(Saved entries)
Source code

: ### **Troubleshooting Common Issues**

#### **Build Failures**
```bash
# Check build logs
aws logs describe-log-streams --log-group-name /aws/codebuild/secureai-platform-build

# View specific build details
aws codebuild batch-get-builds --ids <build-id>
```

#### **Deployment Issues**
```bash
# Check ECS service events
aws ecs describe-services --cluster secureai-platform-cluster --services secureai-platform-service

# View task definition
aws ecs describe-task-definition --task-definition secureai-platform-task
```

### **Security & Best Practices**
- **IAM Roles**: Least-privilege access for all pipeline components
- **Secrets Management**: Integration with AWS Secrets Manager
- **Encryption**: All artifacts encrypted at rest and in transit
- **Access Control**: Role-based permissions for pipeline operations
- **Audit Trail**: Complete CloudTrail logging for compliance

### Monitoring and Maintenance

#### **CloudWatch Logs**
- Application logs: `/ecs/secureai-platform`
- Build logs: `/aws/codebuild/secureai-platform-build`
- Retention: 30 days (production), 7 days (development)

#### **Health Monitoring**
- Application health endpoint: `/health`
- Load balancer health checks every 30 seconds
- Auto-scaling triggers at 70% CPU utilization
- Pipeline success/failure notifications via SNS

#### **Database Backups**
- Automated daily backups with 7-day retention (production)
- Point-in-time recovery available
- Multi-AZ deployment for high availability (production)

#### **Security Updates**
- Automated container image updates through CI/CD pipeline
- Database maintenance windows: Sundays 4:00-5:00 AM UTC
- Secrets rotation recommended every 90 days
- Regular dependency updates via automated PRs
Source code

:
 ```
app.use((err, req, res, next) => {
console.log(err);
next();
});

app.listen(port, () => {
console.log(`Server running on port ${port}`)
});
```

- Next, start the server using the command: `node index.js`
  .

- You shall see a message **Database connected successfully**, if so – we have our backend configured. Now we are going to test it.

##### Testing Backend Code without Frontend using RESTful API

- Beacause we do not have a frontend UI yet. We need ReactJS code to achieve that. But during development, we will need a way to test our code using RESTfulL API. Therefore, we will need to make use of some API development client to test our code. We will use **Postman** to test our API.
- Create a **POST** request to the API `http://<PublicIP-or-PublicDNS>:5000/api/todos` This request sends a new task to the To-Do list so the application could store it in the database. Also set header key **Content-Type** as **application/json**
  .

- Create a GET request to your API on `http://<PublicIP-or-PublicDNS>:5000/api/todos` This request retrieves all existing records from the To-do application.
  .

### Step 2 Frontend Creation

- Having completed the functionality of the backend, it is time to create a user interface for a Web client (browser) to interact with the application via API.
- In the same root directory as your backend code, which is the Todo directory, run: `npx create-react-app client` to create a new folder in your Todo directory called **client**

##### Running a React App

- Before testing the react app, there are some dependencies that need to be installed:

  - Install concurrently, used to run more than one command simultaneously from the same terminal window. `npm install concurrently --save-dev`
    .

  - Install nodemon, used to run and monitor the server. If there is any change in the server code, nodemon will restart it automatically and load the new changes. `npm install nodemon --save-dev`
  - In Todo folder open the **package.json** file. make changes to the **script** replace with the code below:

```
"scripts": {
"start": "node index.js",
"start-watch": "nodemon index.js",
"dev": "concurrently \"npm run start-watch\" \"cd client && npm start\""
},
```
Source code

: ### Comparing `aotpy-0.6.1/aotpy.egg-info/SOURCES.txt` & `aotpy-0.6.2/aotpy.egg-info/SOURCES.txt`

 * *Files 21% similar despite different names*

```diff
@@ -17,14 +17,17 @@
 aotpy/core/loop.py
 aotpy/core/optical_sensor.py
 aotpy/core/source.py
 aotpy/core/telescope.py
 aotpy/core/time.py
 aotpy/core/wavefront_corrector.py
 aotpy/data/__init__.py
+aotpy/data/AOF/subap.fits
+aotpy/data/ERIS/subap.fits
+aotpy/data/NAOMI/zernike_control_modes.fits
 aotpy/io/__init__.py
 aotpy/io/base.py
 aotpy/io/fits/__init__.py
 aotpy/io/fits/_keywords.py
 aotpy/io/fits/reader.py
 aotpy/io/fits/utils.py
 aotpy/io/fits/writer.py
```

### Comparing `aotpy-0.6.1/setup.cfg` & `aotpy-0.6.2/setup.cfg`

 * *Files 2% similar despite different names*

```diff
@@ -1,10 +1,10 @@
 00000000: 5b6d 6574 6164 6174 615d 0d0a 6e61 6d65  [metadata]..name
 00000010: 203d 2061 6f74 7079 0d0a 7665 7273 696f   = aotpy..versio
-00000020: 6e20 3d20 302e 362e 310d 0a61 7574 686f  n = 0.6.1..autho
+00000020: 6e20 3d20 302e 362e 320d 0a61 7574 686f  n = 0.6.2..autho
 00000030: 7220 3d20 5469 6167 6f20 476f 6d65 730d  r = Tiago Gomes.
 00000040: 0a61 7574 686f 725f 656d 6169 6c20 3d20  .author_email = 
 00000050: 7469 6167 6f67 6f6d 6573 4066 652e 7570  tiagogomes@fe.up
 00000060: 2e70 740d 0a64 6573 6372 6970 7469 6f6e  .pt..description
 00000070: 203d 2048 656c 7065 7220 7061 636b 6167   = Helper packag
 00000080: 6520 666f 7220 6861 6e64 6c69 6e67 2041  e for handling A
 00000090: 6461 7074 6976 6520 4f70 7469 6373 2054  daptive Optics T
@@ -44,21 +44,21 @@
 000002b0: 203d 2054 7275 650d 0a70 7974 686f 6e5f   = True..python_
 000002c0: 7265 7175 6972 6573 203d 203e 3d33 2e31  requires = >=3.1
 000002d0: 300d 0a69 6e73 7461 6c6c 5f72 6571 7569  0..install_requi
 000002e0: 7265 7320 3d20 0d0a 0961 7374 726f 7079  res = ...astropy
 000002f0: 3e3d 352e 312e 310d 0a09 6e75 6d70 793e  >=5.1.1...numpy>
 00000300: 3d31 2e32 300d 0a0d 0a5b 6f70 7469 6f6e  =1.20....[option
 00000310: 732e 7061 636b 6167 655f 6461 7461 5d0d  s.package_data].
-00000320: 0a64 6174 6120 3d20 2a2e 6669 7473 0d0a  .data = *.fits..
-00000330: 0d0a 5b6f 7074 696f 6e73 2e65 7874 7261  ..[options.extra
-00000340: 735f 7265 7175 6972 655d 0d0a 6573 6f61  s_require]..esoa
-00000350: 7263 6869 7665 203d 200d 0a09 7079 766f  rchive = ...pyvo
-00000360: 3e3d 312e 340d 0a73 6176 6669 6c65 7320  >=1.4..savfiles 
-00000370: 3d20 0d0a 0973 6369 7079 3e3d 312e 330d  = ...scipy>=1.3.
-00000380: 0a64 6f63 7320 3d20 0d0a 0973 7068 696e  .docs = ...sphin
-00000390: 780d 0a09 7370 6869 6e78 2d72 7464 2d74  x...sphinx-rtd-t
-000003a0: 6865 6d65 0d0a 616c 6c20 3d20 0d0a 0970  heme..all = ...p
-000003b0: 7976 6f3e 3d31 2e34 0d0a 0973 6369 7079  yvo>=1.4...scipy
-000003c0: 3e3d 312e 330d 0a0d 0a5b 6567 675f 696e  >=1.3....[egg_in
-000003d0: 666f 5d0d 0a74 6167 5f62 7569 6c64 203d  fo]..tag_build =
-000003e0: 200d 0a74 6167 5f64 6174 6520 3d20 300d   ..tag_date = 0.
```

* **Exercise brief**: Across the records above, how many lines contain the word "every"? Give the number by itself.

* **The completed task**: 2